PASSAGE FOR REVIEW:
§ §
Category Archives: Media Shame

Renewed motivation

 So after feeling really worn out for more than a week, I am suddenly feeling much more enthusiastic about all of my web projects. 

My current client has given me a deadline to work toward, which, as Andy pointed out, always seems to motivate me.  I’m setting my schedule and hope to get the bulk of the site done this weekend.

Then, I was surprised with a note from my previous client whose site did not work out.  The note was very nice and contained a check for half of the amount I invoiced her with a promise for more later on.  I was touched by her note, and I hope things do work out in the future to finish the site.

My next client is busy setting up his business, and I’m excited that I’ll soon be able to work on his forums.
§ §
AVAILABLE DATA:
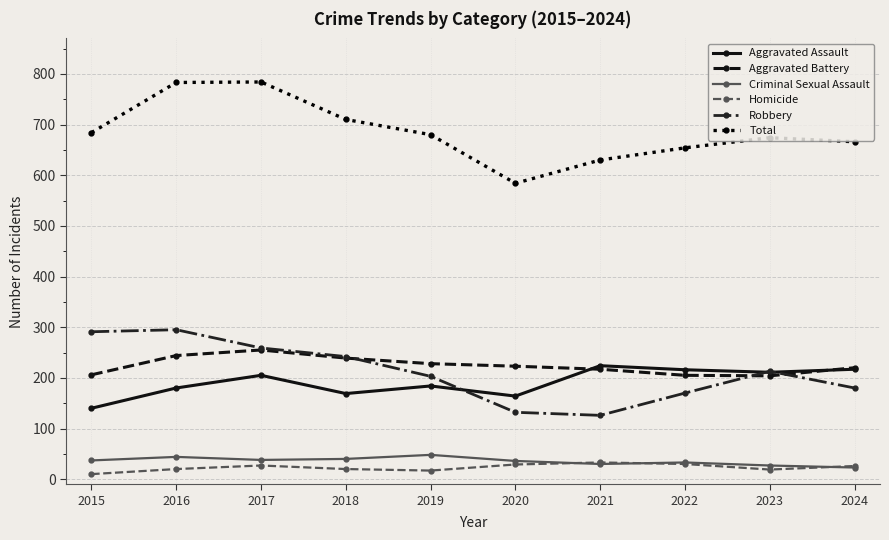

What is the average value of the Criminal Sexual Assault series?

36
§ §
HOW TO COMPLETE THIS TASK: From the post about renewed motivation, transcribe the portion that opens with the words containing "Then, I was" and closes with "finish the site.".

SOLUTION FOR THIS EXERCISE:
Then, I was surprised with a note from my previous client whose site did not work out.  The note was very nice and contained a check for half of the amount I invoiced her with a promise for more later on.  I was touched by her note, and I hope things do work out in the future to finish the site.